• **Given records**:
━━━━━━━━━━━━━━━━━━━━━━━━━━━━━━
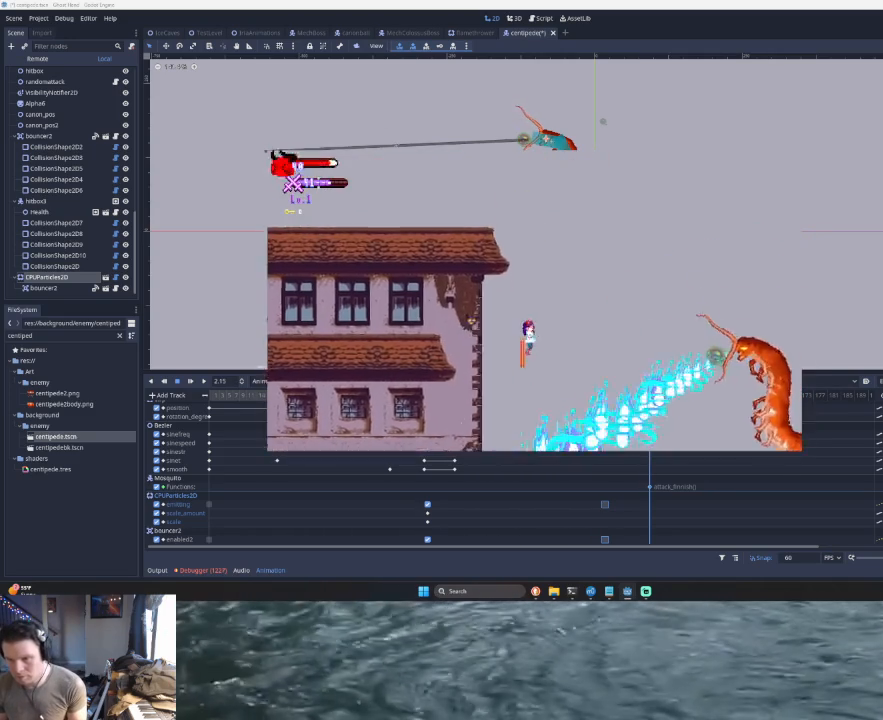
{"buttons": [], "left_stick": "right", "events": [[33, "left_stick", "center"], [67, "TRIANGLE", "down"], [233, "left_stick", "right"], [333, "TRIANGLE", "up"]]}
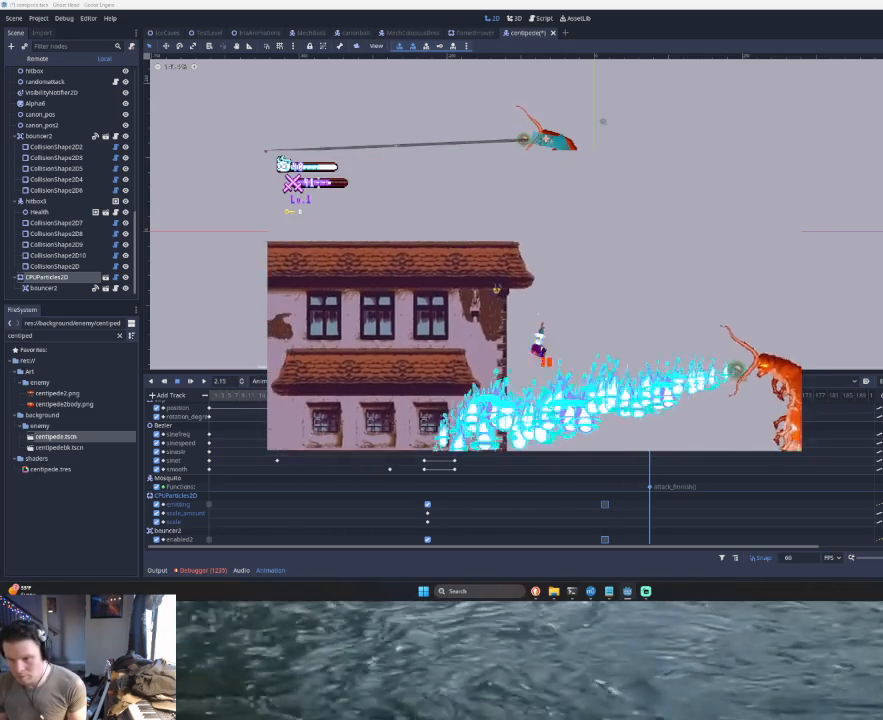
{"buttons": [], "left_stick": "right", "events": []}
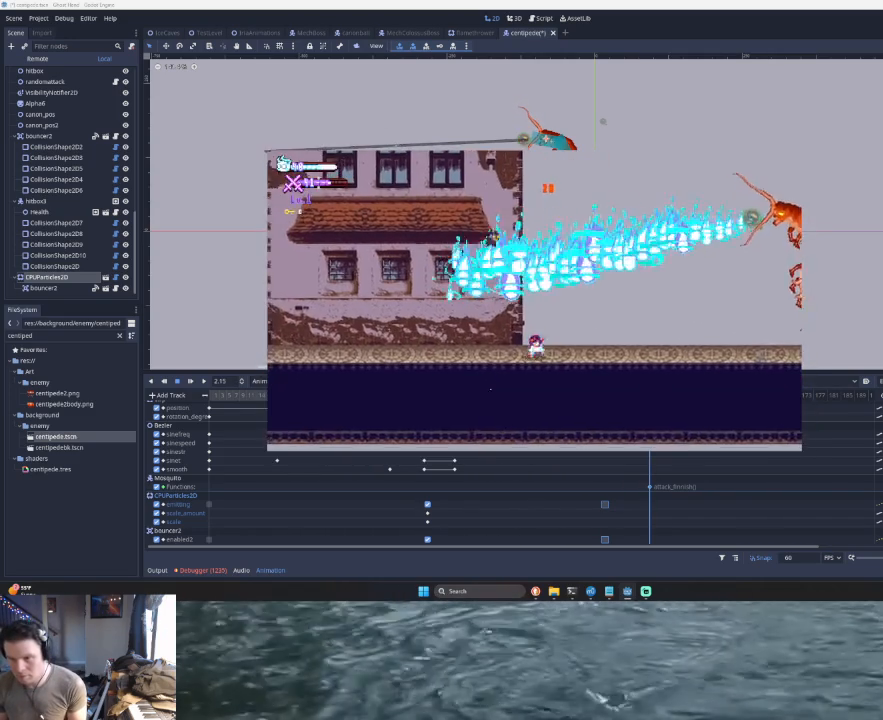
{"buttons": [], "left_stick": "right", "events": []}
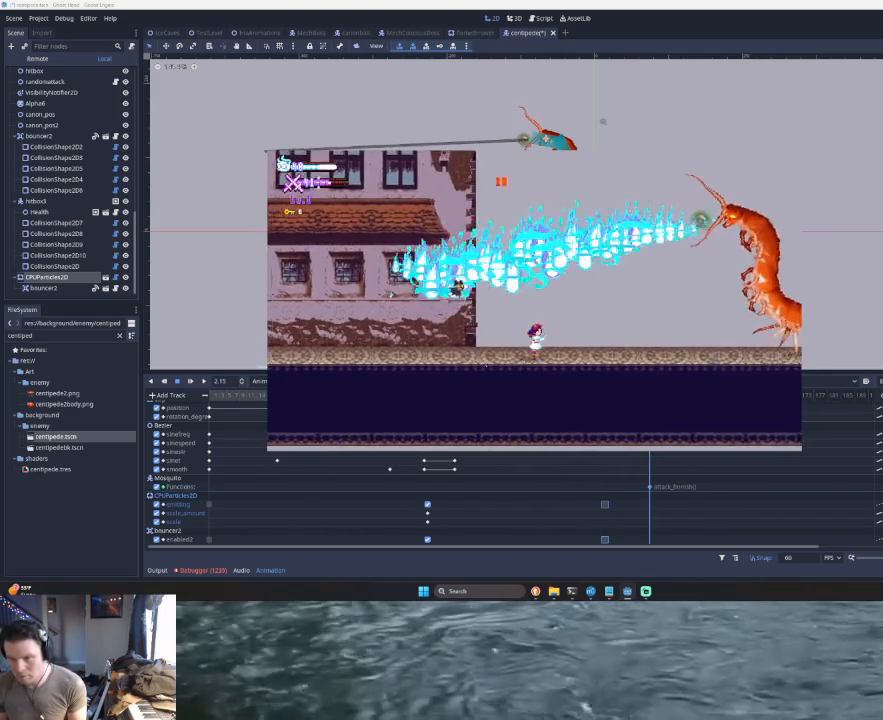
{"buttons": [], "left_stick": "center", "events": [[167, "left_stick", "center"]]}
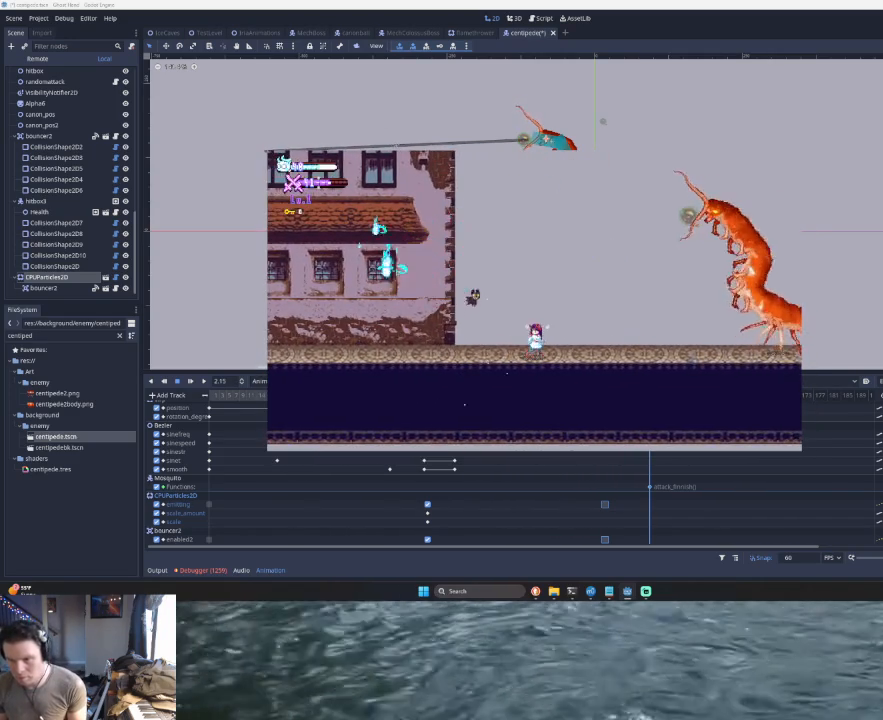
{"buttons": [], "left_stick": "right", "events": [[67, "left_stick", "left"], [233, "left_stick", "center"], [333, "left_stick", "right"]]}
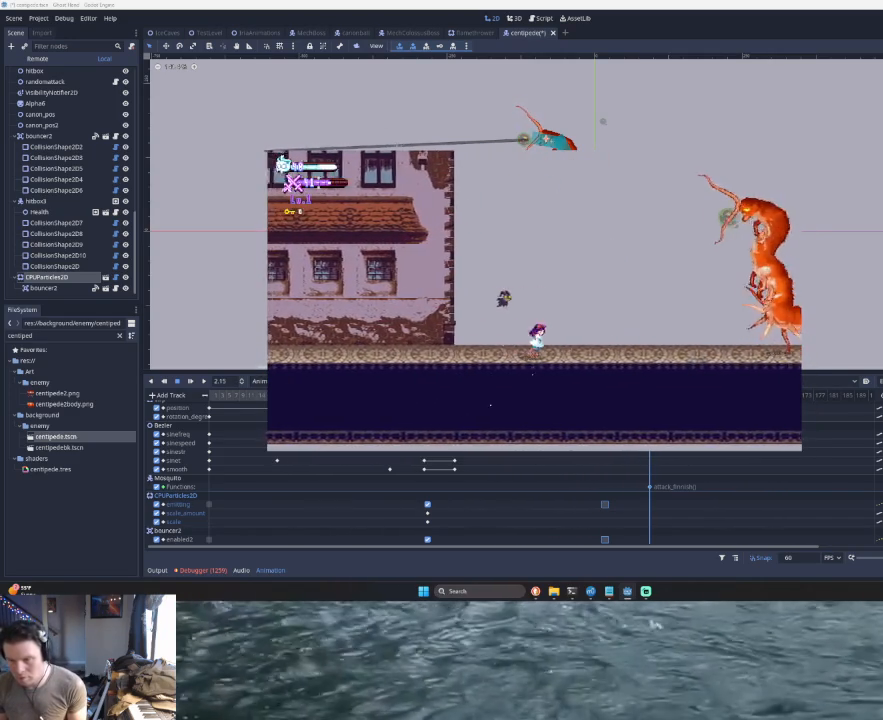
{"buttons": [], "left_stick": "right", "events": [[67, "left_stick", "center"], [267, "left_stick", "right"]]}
━━━━━━━━━━━━━━━━━━━━━━━━━━━━━━
Please return the lines above exactly, with the pictures omitted.

• **Solved problem**:
{"buttons": [], "left_stick": "right", "events": [[33, "left_stick", "center"], [67, "TRIANGLE", "down"], [233, "left_stick", "right"], [333, "TRIANGLE", "up"]]}
{"buttons": [], "left_stick": "right", "events": []}
{"buttons": [], "left_stick": "right", "events": []}
{"buttons": [], "left_stick": "center", "events": [[167, "left_stick", "center"]]}
{"buttons": [], "left_stick": "right", "events": [[67, "left_stick", "left"], [233, "left_stick", "center"], [333, "left_stick", "right"]]}
{"buttons": [], "left_stick": "right", "events": [[67, "left_stick", "center"], [267, "left_stick", "right"]]}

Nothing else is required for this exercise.